Dank der Berücksichtigung simpler Ökonomie kommt die SFMTA ihrem Ziel immer näher. Sie nutzt dazu ein System sehr differenzierter Preise, die überdies monatlich nach dem Prinzip des „demand-responsive pricing“ angepasst werden können, wenn die Parkraumnutzung nicht dem angestrebten Ideal entspricht. Wo viele Parkplätze frei bleiben, sinkt der Preis so lange, bis die Auslastung zufriedenstellend ist. Andersherum steigt der Preis in Gegenden, wo freie Parkplätze kaum zu finden sind (weitere Informationen und Details zur Preisanpassung, aber auch zu technischen Voraussetzungen dieses Projekts finden sich hier).
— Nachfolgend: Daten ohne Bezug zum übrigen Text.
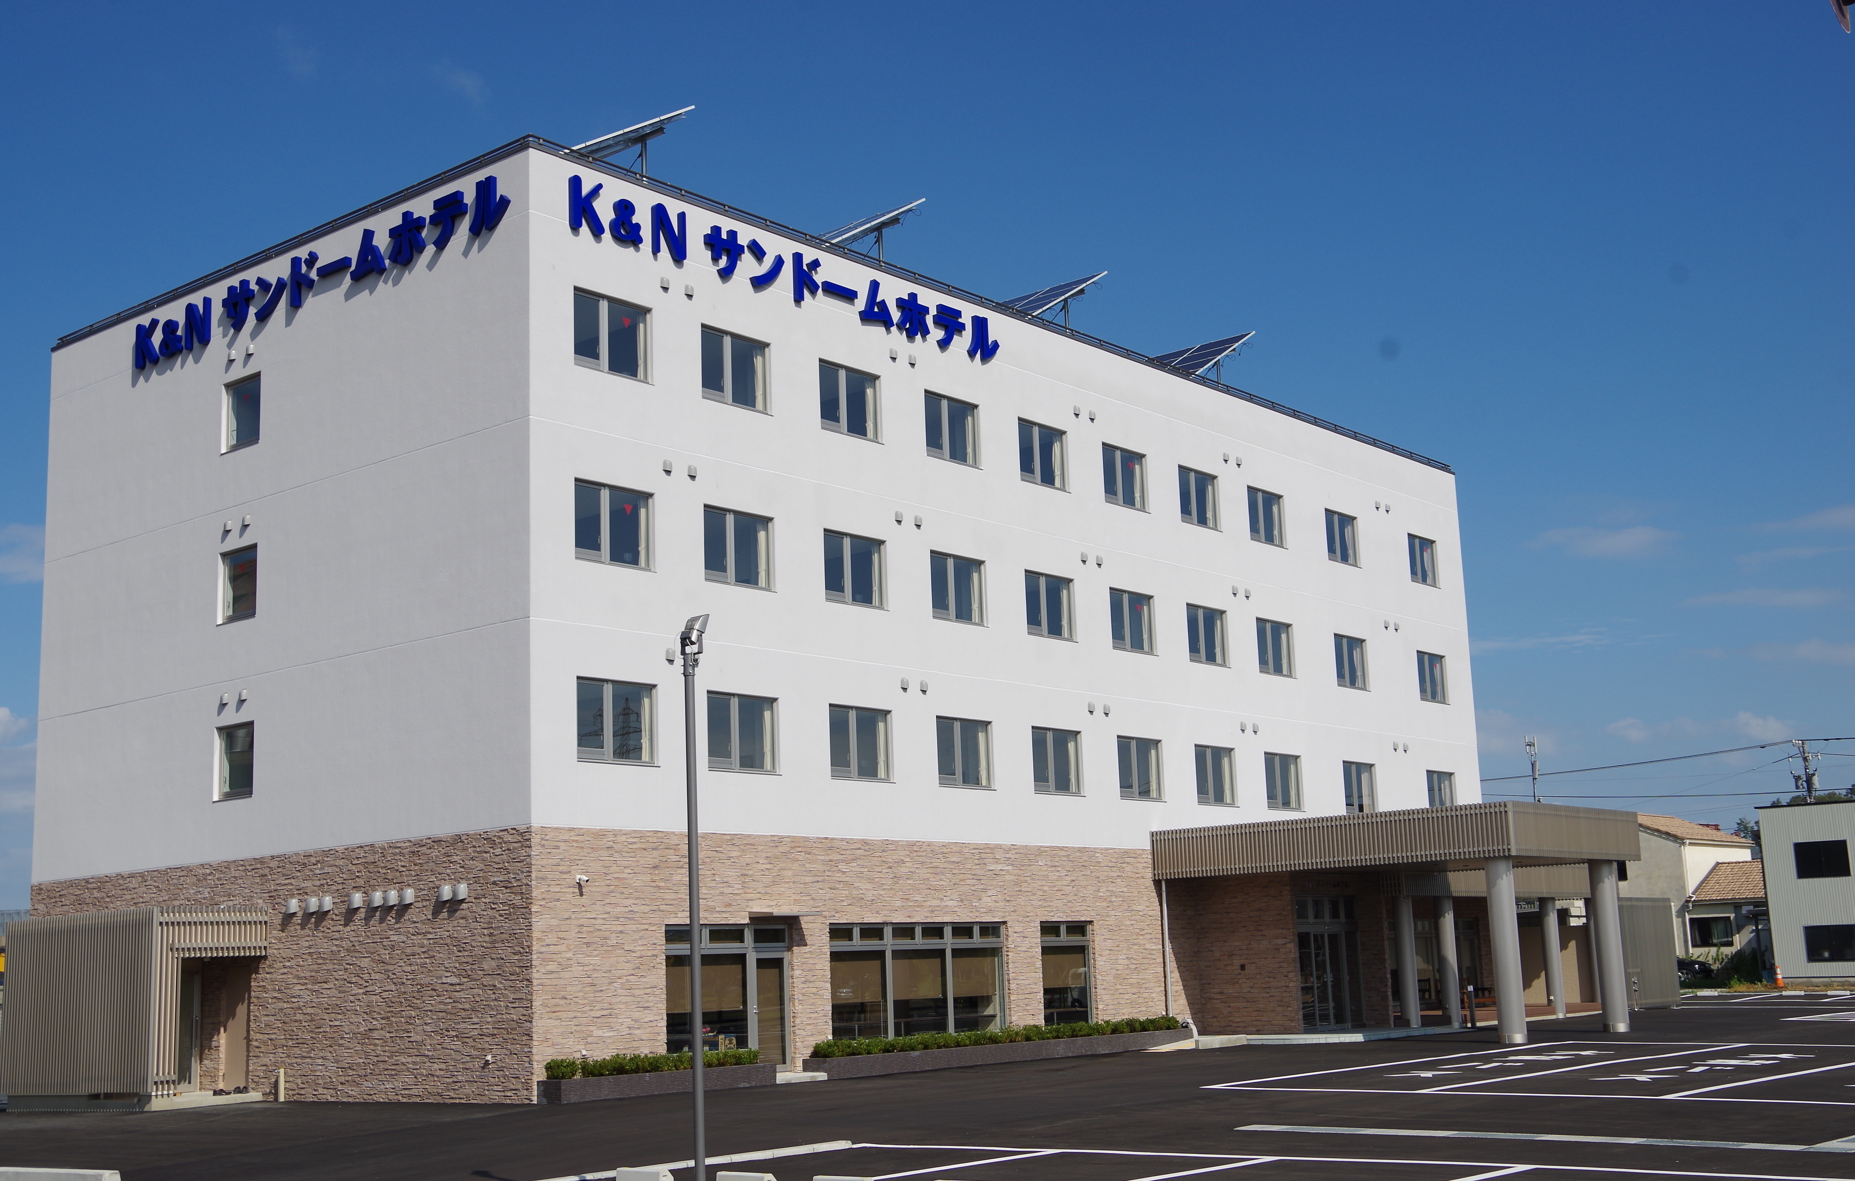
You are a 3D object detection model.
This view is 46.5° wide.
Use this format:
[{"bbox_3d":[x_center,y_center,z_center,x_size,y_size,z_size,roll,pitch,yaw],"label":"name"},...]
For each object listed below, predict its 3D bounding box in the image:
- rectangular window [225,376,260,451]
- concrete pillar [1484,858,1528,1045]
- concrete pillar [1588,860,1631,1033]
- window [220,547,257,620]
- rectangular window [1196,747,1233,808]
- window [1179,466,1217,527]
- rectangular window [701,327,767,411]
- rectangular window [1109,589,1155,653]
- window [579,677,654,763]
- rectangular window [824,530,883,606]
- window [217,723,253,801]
[{"bbox_3d":[-12.276,-3.177,38.861,1.158,1.297,0.150,-11,-13,38],"label":"rectangular window"},{"bbox_3d":[10.937,6.755,40.745,0.504,3.497,0.504,-11,-13,38],"label":"concrete pillar"},{"bbox_3d":[14.083,7.325,44.521,0.510,3.477,0.510,-11,-13,38],"label":"concrete pillar"},{"bbox_3d":[-12.286,-0.107,38.700,1.167,1.290,0.130,-10,-13,38],"label":"window"},{"bbox_3d":[6.315,4.126,47.657,0.150,1.291,1.673,-11,-13,38],"label":"rectangular window"},{"bbox_3d":[6.198,-2.106,49.583,0.130,1.290,1.700,-10,-13,38],"label":"window"},{"bbox_3d":[-3.402,-3.797,37.588,0.150,1.280,1.650,-11,-13,38],"label":"rectangular window"},{"bbox_3d":[4.336,0.680,46.004,0.150,1.291,1.673,-11,-13,38],"label":"rectangular window"},{"bbox_3d":[-4.939,2.084,34.132,0.150,1.291,1.673,-11,-13,38],"label":"window"},{"bbox_3d":[-1.345,-0.351,39.175,0.150,1.291,1.673,-11,-13,38],"label":"rectangular window"},{"bbox_3d":[-12.050,2.998,37.740,1.158,1.297,0.150,-11,-13,38],"label":"window"}]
Daran, dass Parken in Innenstadtbereichen und in der Nähe großer Veranstaltungsorte teuer ist, ändert die SFMTA-Strategie natürlich nichts. Im Gegenteil, je größer die Nachfrage ist, desto höher steigt der Preis – dank der stetigen Anpassungsmöglichkeit und smarter Parkuhren wird dieser Anstieg auch nicht durch die träge Existenz eines einmal eingerichteten Parkscheinautomaten gebremst. Doch der Vorteil ist, dass auch die Chance, einen der begehrten Innenstadtparkplätze zu ergattern, steigt. Schöne neue Parkplatzwelt? Vielleicht. Denn gerade für den ökonomischen Alltagsverstand bleibt noch eine Frage: Wann wird sich die Anschaffung und Installation aller dieser schlauen Parkuhren und Parkplatzbelegungssensoren gerechnet haben?